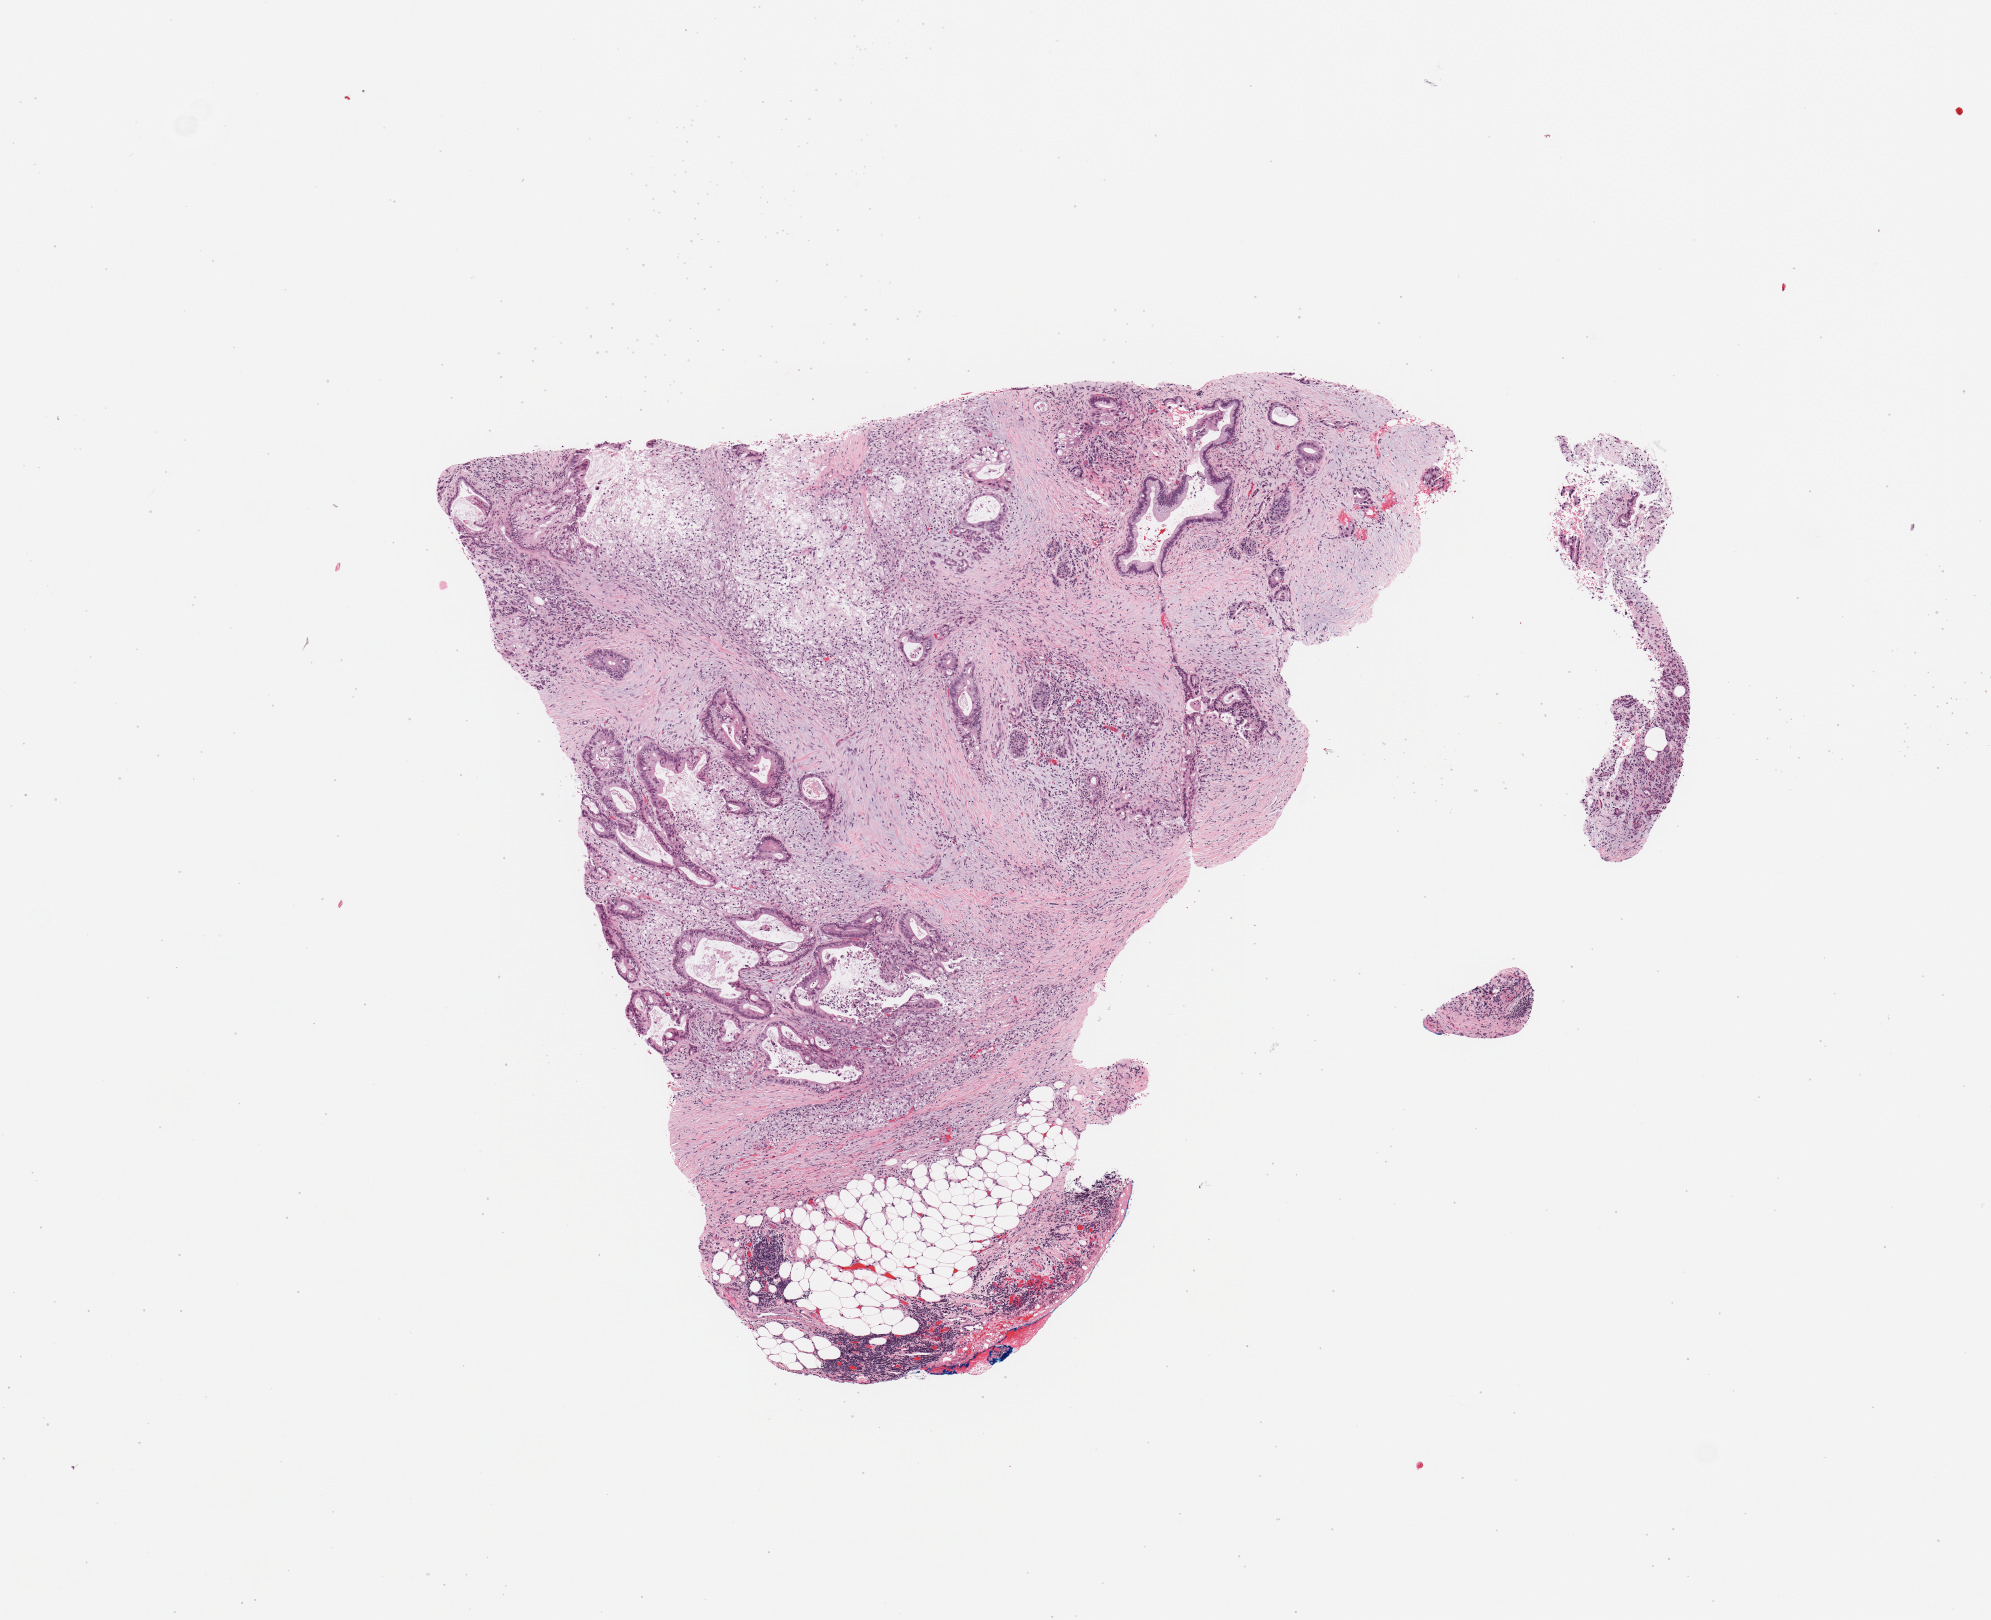
Whole-slide histology image, H&E — shown as a low-resolution overview of the whole scanned area (about 7.9 x 6.4 mm, from a 20x scan); tumour tissue sample, pancreas. 78-year-old female patient.
Histologic diagnosis: Infiltrating duct carcinoma, NOS.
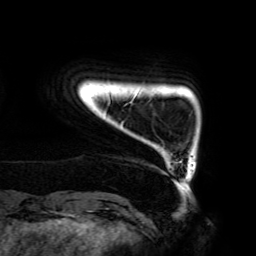
Breast MRI (dynamic contrast-enhanced), one axial slice; slice 16 of 192 in the series (ordered by position); cropped to one breast; dynamic contrast-enhanced series, time point 2 of 6 at this slice position (early post-contrast); 3 T; TE 4.2 ms, TR 7.8 ms; 1.2 mm slice thickness; 256 × 256 image matrix, field of view 240 × 240 mm. Female patient.
Structures marked on this image (semi-automatic segmentation, software-assisted and operator-edited):
- enhancing-tissue mask used for the functional tumour volume (all voxels passing the contrast-enhancement thresholds inside the analysis volume; usually the tumour): box from (x=108, y=97) to (x=182, y=162) px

+ + + + + + +

## Directions for this task
Please output, exactly, the lines of the listing from the one containing "Structures marked on" through the last, inclusive, and no other lines.

## Output
Structures marked on this image (semi-automatic segmentation, software-assisted and operator-edited):
- enhancing-tissue mask used for the functional tumour volume (all voxels passing the contrast-enhancement thresholds inside the analysis volume; usually the tumour): box from (x=108, y=97) to (x=182, y=162) px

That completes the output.